Peut-être aussi que par sa conscience d’être marginal et créateur d’une forme d’humanité alternative, il peut se révolter, se « rétablir », devenir sujet propre, et accéder à une forme d’empowerment qui ne serait pas uniquement personnel, mais bien inscrit dans sa société, dans son environnement humain actuel et par là à une forme de pensée, d’un collectif agissant, ensavoirisé et empouvoirisé. C’est la pensée sociétale du fou qui outillera le collectif des pairs pour une action concrète sur le monde, déstigmatisante, par la reconnaissance de l’apport sociétal des marges.
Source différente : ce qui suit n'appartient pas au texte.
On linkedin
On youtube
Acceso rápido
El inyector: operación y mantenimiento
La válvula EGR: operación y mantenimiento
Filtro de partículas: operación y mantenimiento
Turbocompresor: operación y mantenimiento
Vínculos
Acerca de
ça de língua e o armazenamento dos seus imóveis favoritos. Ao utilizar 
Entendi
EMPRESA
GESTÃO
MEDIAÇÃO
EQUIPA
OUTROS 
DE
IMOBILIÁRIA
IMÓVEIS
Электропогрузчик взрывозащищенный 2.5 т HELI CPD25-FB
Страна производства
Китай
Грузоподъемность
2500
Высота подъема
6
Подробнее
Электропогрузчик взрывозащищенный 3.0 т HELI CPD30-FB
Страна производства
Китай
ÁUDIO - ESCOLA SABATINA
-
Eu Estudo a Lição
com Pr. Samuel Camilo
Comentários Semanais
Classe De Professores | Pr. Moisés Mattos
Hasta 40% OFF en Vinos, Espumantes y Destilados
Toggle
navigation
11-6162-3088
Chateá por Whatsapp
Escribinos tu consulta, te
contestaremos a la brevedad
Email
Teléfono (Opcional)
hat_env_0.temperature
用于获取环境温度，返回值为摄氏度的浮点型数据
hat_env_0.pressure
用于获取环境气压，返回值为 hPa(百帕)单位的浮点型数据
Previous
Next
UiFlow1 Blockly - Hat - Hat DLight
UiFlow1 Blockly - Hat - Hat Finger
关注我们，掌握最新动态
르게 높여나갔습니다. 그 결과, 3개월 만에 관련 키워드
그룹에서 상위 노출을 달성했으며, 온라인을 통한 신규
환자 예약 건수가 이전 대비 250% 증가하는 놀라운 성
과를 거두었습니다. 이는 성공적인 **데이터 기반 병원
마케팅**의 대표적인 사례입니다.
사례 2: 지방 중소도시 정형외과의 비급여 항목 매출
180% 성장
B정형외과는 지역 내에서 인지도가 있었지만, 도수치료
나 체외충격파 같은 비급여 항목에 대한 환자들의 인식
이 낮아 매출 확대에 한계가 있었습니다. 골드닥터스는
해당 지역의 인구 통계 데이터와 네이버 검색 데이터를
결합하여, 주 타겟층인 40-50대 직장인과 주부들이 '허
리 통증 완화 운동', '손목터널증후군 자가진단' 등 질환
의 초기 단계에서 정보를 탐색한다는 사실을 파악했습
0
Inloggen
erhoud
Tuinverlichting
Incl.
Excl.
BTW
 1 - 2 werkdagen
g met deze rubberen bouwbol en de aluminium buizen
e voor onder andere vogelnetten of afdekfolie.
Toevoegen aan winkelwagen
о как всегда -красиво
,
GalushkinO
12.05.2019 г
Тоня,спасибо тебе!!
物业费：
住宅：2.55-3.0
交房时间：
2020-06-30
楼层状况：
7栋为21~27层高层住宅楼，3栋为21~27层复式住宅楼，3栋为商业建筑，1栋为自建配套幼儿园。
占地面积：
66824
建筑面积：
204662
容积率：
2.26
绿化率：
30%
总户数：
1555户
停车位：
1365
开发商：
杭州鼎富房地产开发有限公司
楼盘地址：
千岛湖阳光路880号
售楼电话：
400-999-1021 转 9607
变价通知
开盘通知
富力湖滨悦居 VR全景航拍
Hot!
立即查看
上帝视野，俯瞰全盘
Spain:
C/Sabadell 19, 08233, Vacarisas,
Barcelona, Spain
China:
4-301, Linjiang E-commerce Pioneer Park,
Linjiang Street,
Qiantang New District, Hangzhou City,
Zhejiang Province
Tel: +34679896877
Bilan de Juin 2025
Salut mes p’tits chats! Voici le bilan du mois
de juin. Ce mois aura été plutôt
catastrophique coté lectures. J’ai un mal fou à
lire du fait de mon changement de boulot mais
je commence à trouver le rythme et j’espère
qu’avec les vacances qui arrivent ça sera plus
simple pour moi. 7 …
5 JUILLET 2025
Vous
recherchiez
J’ai donc le sentiment que le fou doit se penser lui-même pour agir sur sa condition. Il doit devenir lui-même et se départir de cette injonction actuelle de la santé mentale qui l’enferme encore un peu plus qu’avant. Comme si l’institution nous disait : « Si tu veux aller bien et acquérir ce droit, tu as le devoir de prouver ta volonté à te conformer à des modèles du bien préétablis par le système de santé mentale. » Comme ce modèle injonctif de la conformité à la norme ne s’arrête pas aux personnes concernées par des troubles psychiques et se développe dans tous les domaines de la vie humaine, le fou peut se réinventer au-delà même de la folie et peut-être étendre cette réinvention à l’homme dans nos mondes communs.